News of Columbus's good fortune soon spread all over Spain and Portugal. Everybody was eager to welcome the great man. They forgot all the mean things they had said about him and were ready to praise him for what he had done.
You can imagine how the King and Queen felt when Columbus presented himself at their court. He told them all about the New World and what he had seen there. He showed them all the curious things he had brought—the wonderful birds, unknown fruits, and, above all, several natives from the new country. Columbus was recognized as a hero. The King gave him the title of "Don" and treated him almost as an equal.

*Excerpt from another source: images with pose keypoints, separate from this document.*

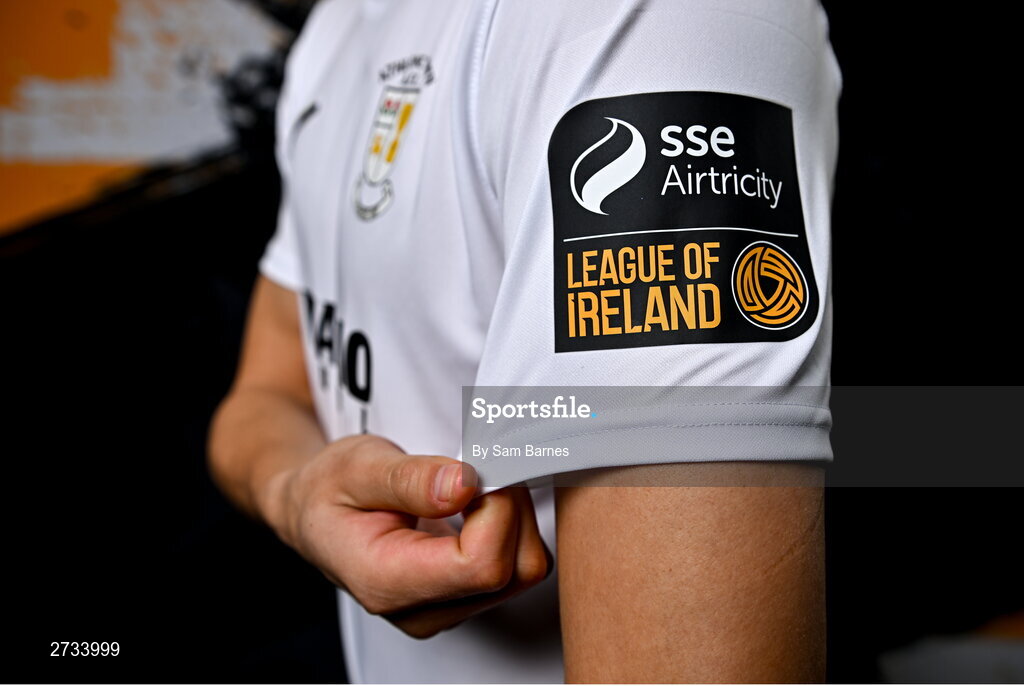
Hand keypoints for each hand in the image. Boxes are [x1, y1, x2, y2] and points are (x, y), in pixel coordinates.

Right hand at [260, 434, 550, 637]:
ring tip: (472, 484)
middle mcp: (424, 611)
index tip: (474, 467)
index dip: (496, 508)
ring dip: (515, 515)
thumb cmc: (330, 491)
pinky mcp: (467, 598)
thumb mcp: (356, 466)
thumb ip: (409, 478)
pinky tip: (479, 503)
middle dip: (510, 506)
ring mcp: (449, 610)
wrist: (315, 515)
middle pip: (514, 569)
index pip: (482, 564)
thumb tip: (464, 484)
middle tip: (475, 468)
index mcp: (388, 583)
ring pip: (526, 568)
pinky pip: (519, 565)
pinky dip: (513, 526)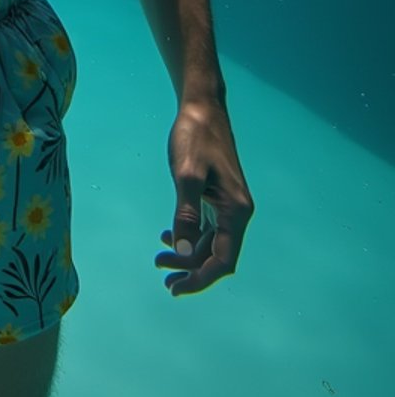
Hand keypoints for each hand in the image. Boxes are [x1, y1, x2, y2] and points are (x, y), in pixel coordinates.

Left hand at [156, 97, 252, 295]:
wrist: (201, 107)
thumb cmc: (195, 136)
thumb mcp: (186, 174)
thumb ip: (186, 214)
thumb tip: (184, 251)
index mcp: (236, 211)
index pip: (223, 260)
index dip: (201, 279)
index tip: (176, 289)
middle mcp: (237, 212)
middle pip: (217, 256)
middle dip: (191, 271)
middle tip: (163, 279)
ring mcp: (227, 205)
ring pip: (211, 243)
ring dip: (188, 255)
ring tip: (160, 260)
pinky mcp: (216, 196)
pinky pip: (207, 228)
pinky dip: (189, 237)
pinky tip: (166, 235)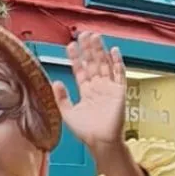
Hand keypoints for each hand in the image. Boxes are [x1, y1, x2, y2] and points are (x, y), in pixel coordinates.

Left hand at [52, 32, 126, 153]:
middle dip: (88, 49)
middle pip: (93, 63)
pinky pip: (119, 74)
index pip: (80, 70)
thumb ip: (61, 98)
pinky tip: (113, 51)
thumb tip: (55, 83)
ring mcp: (109, 88)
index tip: (70, 46)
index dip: (75, 58)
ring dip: (100, 51)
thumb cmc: (86, 131)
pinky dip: (117, 63)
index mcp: (85, 91)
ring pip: (104, 64)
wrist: (100, 141)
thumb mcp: (68, 113)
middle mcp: (97, 87)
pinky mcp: (119, 92)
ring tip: (95, 37)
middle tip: (84, 34)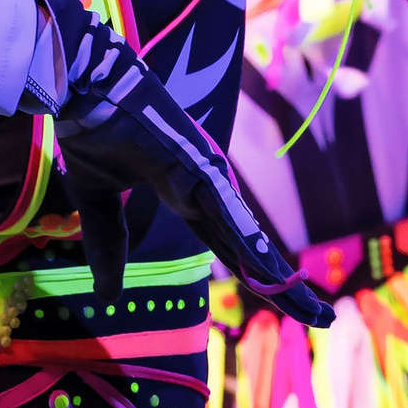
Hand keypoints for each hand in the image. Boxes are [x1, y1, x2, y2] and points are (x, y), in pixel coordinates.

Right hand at [37, 0, 333, 328]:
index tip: (282, 299)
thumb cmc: (92, 130)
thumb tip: (106, 297)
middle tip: (323, 318)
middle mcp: (206, 190)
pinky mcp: (199, 165)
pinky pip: (227, 212)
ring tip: (314, 310)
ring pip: (249, 239)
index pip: (229, 246)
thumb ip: (107, 245)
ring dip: (280, 277)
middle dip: (285, 287)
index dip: (255, 276)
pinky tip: (272, 273)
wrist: (84, 89)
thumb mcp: (96, 202)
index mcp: (185, 197)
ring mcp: (207, 177)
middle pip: (250, 251)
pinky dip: (249, 244)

But the great honors lavished upon the successful admiral soon made enemies for him among the jealous courtiers. One day at a dinner given in his honor Columbus was telling about his voyage. Another guest remarked that he did not think there was anything so very wonderful about discovering the West Indies. With quiet dignity Columbus took an egg and, turning to the man, asked, "Can you stand this egg on end?"
Why, no, he couldn't; and neither could any other guest at the table, although they all tried.

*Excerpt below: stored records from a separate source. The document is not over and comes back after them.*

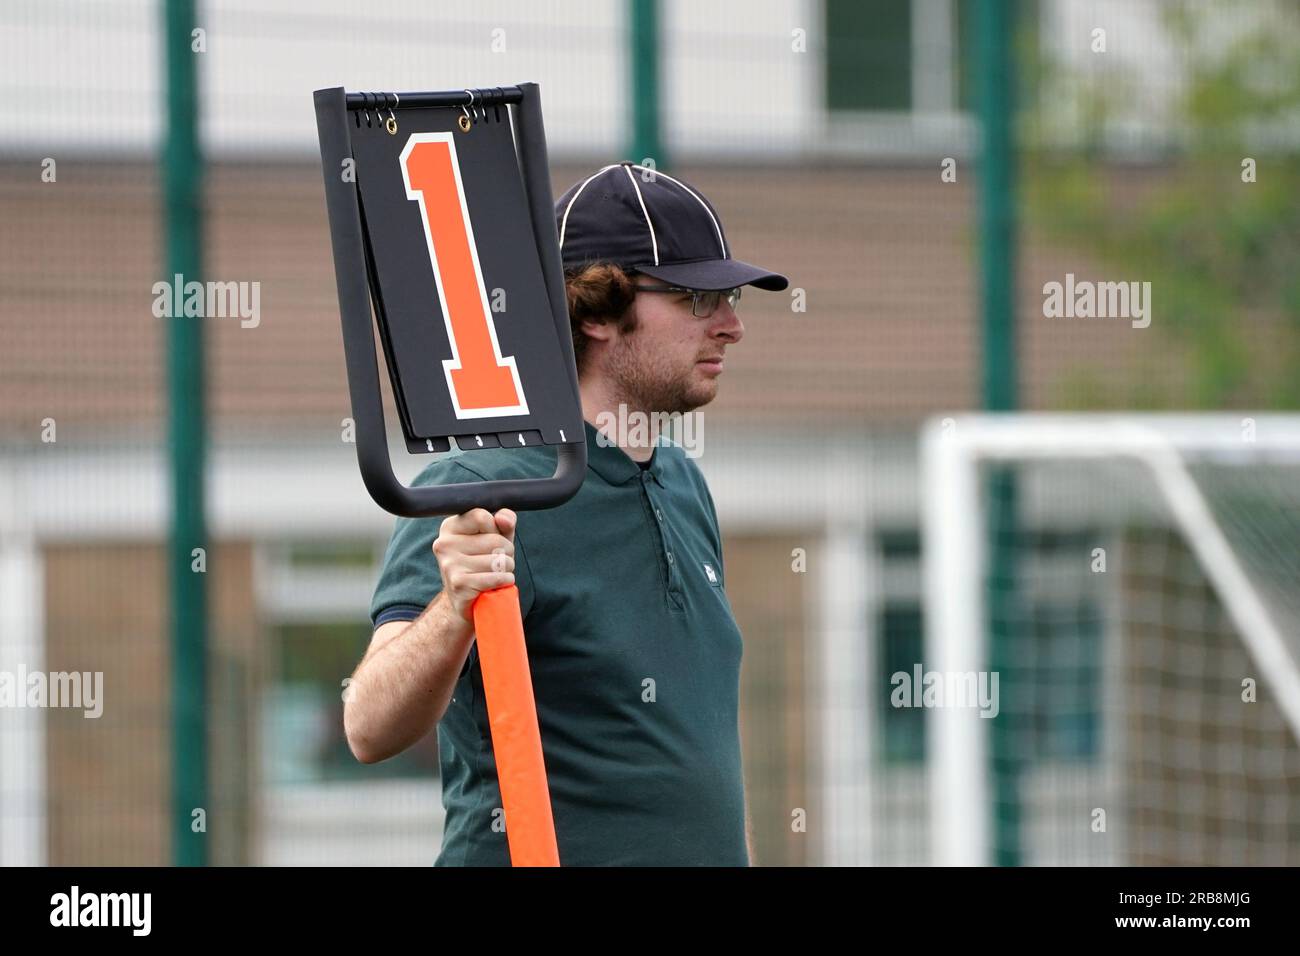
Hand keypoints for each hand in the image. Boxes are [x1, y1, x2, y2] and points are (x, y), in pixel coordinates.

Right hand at [431, 508, 516, 623]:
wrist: (468, 602)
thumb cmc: (484, 564)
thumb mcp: (496, 538)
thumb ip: (504, 522)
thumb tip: (503, 518)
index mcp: (450, 527)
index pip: (482, 516)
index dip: (497, 530)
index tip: (491, 542)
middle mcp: (444, 543)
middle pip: (495, 540)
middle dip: (506, 553)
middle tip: (495, 564)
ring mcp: (449, 564)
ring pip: (498, 560)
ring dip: (506, 570)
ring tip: (493, 575)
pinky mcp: (458, 584)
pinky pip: (496, 577)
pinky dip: (504, 582)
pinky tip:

When the egg was handed back to Columbus he struck it lightly on the table, cracking the shell just enough to make it stand upright. Then everyone laughed to see how easily it could be done.
"Just so easily anyone could have discovered the West Indies after I had shown the way," said Columbus.

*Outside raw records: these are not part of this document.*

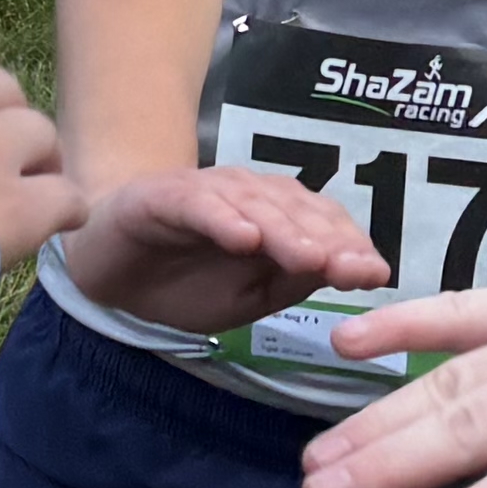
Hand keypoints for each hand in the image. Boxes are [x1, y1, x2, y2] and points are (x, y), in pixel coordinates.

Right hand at [55, 163, 383, 332]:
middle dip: (329, 241)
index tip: (377, 276)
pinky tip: (244, 239)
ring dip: (286, 231)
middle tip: (354, 270)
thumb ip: (292, 281)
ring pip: (255, 205)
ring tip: (311, 258)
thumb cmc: (184, 282)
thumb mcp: (248, 297)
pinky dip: (224, 219)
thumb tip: (344, 271)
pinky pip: (199, 204)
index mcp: (276, 216)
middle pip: (297, 211)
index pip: (322, 222)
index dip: (351, 245)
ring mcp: (207, 190)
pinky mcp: (165, 194)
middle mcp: (248, 195)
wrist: (110, 268)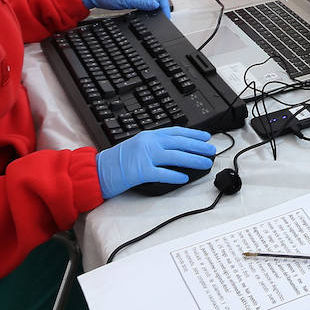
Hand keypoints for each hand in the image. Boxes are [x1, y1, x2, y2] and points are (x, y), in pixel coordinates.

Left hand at [75, 0, 170, 17]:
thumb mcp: (126, 1)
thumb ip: (142, 2)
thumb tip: (156, 4)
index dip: (166, 8)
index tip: (167, 17)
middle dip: (164, 9)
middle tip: (166, 19)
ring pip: (152, 1)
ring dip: (157, 9)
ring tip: (159, 17)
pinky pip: (144, 3)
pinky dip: (148, 9)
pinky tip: (147, 14)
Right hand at [96, 126, 216, 198]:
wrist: (97, 170)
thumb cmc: (116, 161)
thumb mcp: (137, 145)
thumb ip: (154, 145)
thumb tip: (175, 149)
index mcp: (149, 135)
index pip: (176, 132)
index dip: (193, 134)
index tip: (206, 137)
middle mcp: (149, 143)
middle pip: (180, 143)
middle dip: (198, 147)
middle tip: (212, 150)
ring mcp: (145, 156)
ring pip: (176, 156)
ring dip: (193, 160)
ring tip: (205, 163)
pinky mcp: (140, 171)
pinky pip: (162, 173)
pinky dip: (175, 175)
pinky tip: (185, 177)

WHEN in September, 1493, Columbus sailed upon his second voyage, he had no difficulty in getting sailors. Everybody was eager to see the new land and share in its riches. The fleet consisted of seventeen vessels and fifteen hundred men.
This time Columbus landed on the island of Porto Rico. But when the people found no gold lying around, they began to murmur and criticise their leader. Columbus, as always, told them to hope and wait.
When he went back to Spain after nearly three years, most of the men who had come with him stayed on the islands. Columbus still believed he was near the coast of Japan or China, and never during his lifetime did he know that he was the discoverer of America.
But now no royal welcome was given the returning explorer. You see that even from his second trip he had brought back no gold and none of the wealth of the East; and that is what the Spanish people wanted. He was an upstart and a fraud.
However, as Queen Isabella still believed in him and encouraged him, Columbus fitted out six vessels and in 1498 started on his third voyage. This time he sailed farther south and discovered the Orinoco River.
Leaving the Orinoco River, Columbus cruised to the West Indies. There the colonists had turned against him, and when he came among them they put him in chains and sent him back to Spain. Columbus wore his chains with dignity and patience. But when he reached Spain the Queen was so indignant at his treatment that he was immediately released.
In 1502 Columbus made one more voyage. Again he returned without having reached the Chinese Empire and with no gold. Isabella soon died, and the King took no more notice of the great man.
Columbus was now an old man, his health was broken, and he was very poor. In 1506 he died. He had discovered a new world, and all the thanks he received was to be ignored.
Through his efforts, Spain became one of the wealthiest and strongest countries in Europe. She founded great colonies across the ocean, which carried on a wonderful trade with the Old World.
And not Spain alone, but all Europe, profited indirectly by the discoveries of Columbus. Even before his death different nations began sending out explorers to plant their banners on any lands they might find and thus to extend their power in the New World to the west.
You would suppose that our continent would have been named after Columbus. Instead it was called America after a certain Florentine adventurer, Americus Vespucius, who crossed the ocean after Columbus, and who wrote a book about his travels.